JP Morgan’s billionaire chief executive Jamie Dimon was allowed to skip Hong Kong’s strict 21-day hotel quarantine rules because he runs “a very huge bank” with “key business in Hong Kong”, the territory’s chief executive, Carrie Lam, said on Tuesday.
Dimon flew into Hong Kong on Monday on JP Morgan’s private jet, becoming the first Wall Street bank boss to visit the territory or mainland China since the pandemic began.
Questioned about why Dimon was allowed to enter the territory without complying with coronavirus rules, Lam said: “The justification is related to economy, as this is a very huge bank with key business in Hong Kong. He needed to come and work for about a day in Hong Kong. But there are restrictions, including restrictions over his itinerary, so the risk is completely manageable.”
Hong Kong is pursuing a Covid Zero strategy alongside China, and has imposed some of the world’s strictest travel rules to keep the virus out. Measures include mandatory hotel quarantines of three weeks for any resident returning from the UK or US, regardless of vaccination status, followed by seven days of self-monitoring. Tourists and most non-resident visitors are banned from boarding flights to the city.

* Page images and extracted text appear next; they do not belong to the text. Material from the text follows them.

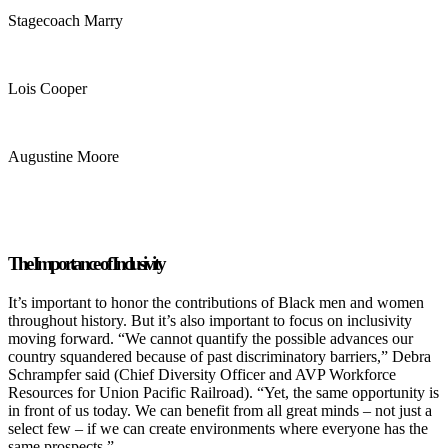
Stagecoach Marry
Lois Cooper
Augustine Moore
The Importance of Inclusivity
It’s important to honor the contributions of Black men and women
throughout history. But it’s also important to focus on inclusivity
moving forward. “We cannot quantify the possible advances our
country squandered because of past discriminatory barriers,” Debra
Schrampfer said (Chief Diversity Officer and AVP Workforce
Resources for Union Pacific Railroad). “Yet, the same opportunity is
in front of us today. We can benefit from all great minds – not just a
select few – if we can create environments where everyone has the
same prospects.”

During his visit, Dimon told Bloomberg that the strict quarantine policy “does make it harder” to attract and retain talent in the territory. The local American Chamber of Commerce said in May that 40% of its members were considering leaving the territory because of the restrictions.
JP Morgan said Dimon would spend only 32 hours in Hong Kong, and the visit was to thank staff for their hard work during the pandemic and hold meetings with regulators.
In August, the government also granted an exemption to the Hollywood actor Nicole Kidman, who had flown into the territory to film a TV series, prompting a brief outcry from frustrated residents who have been forced to pay out for expensive hotel stays.
They have complained on Facebook in the HK Quarantine Support Group that the city is allowing the rich and powerful better treatment than long-term residents. “The privileged can jetset into Hong Kong on a breeze without [any] consequences … the rest of us [are] forced into three weeks of solitary confinement with [poor] food and no fresh air,” one user said.